### Required action:
A faithful copy of the data is what is wanted, minus any pictures.

⁂

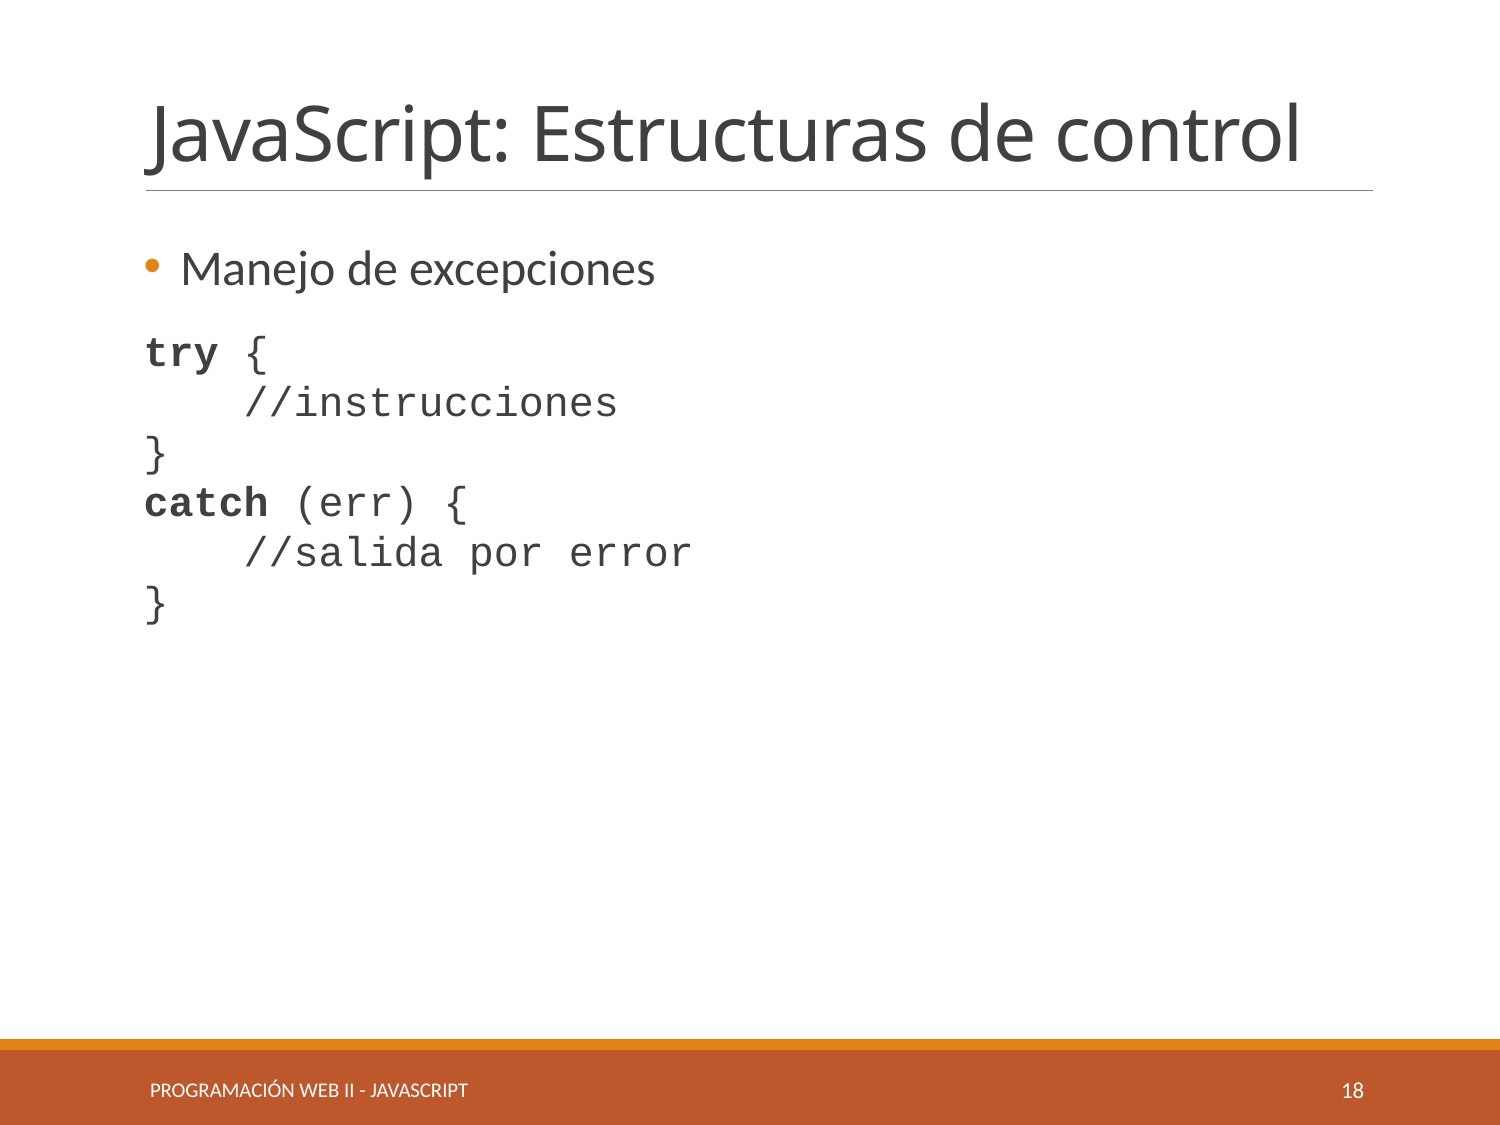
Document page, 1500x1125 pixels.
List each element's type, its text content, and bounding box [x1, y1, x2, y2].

list Manejo de excepciones try { //instrucciones } catch (err) { //salida por error } [135, 234, 1373, 959]
slide_number 18 [1218, 1059, 1380, 1120]
footer Programación Web II - JavaScript [135, 1059, 729, 1120]
title JavaScript: Estructuras de control [135, 47, 1373, 186]
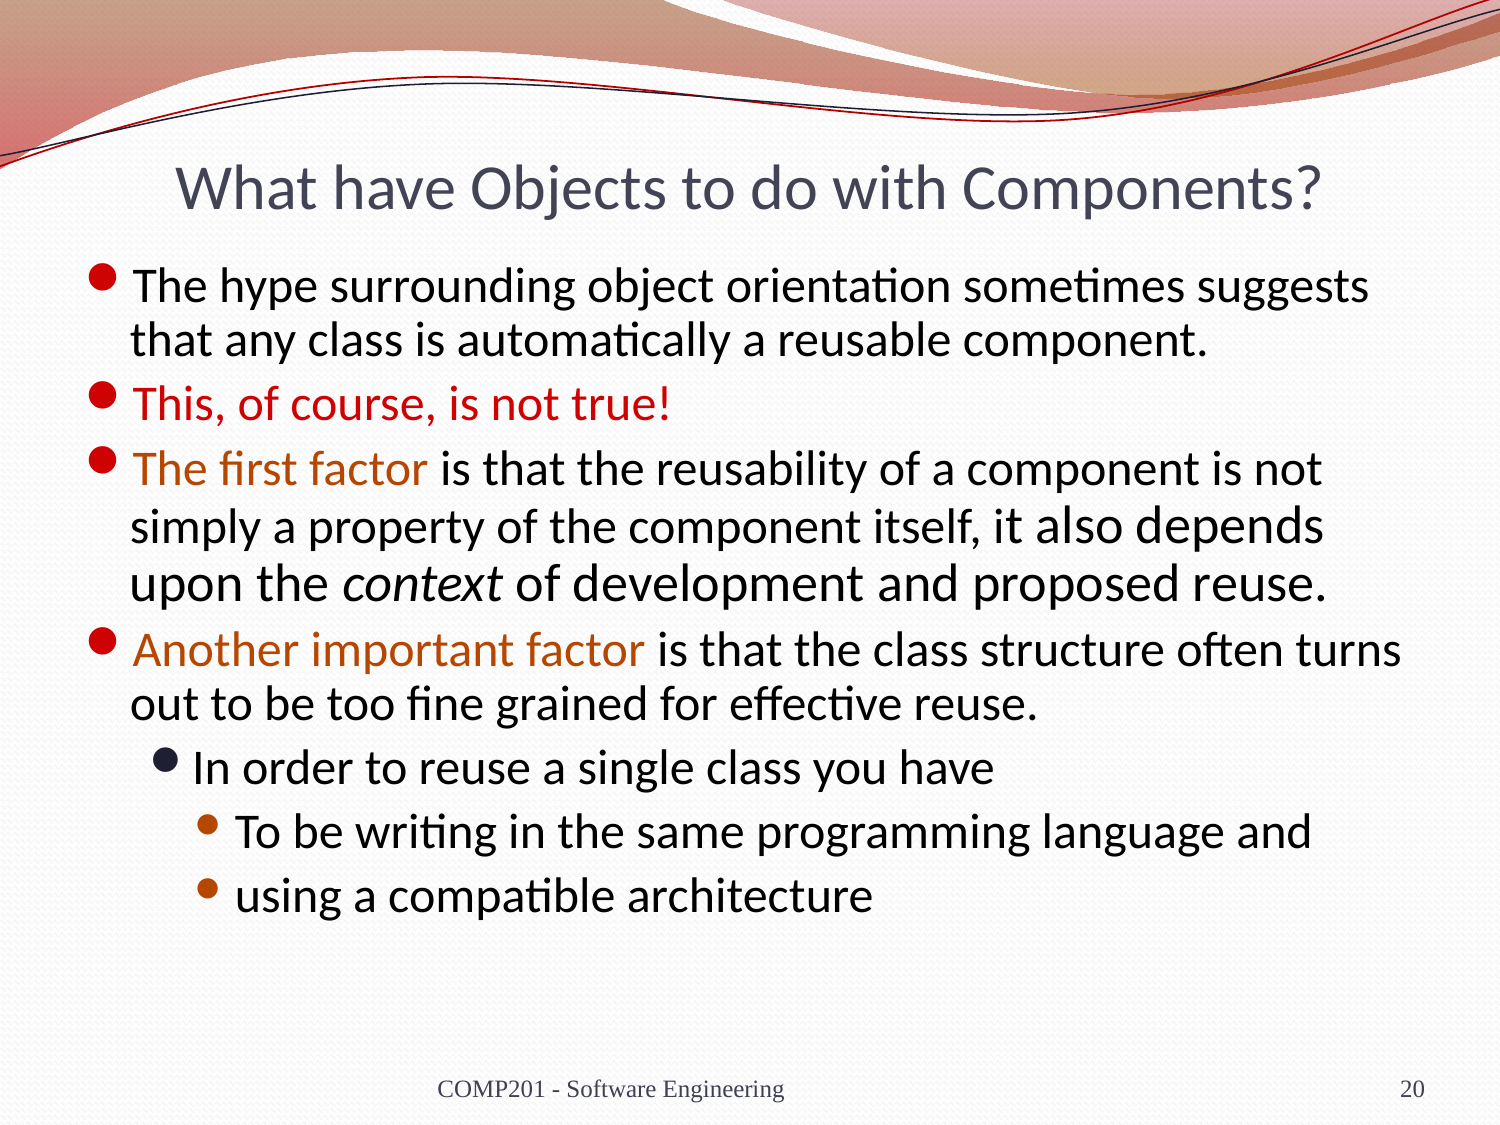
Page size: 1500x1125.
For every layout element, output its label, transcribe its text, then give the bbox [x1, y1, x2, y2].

⁂

### The completed task:
Document page, 1500x1125 pixels.
List each element's type, its text content, and bounding box [x1, y1, x2, y2].

list Manejo de excepciones try { //instrucciones } catch (err) { //salida por error } [135, 234, 1373, 959]
slide_number 18 [1218, 1059, 1380, 1120]
footer Programación Web II - JavaScript [135, 1059, 729, 1120]
title JavaScript: Estructuras de control [135, 47, 1373, 186]
Page size: 1500x1125.
For every layout element, output its label, transcribe its text, then give the bbox [x1, y1, x2, y2].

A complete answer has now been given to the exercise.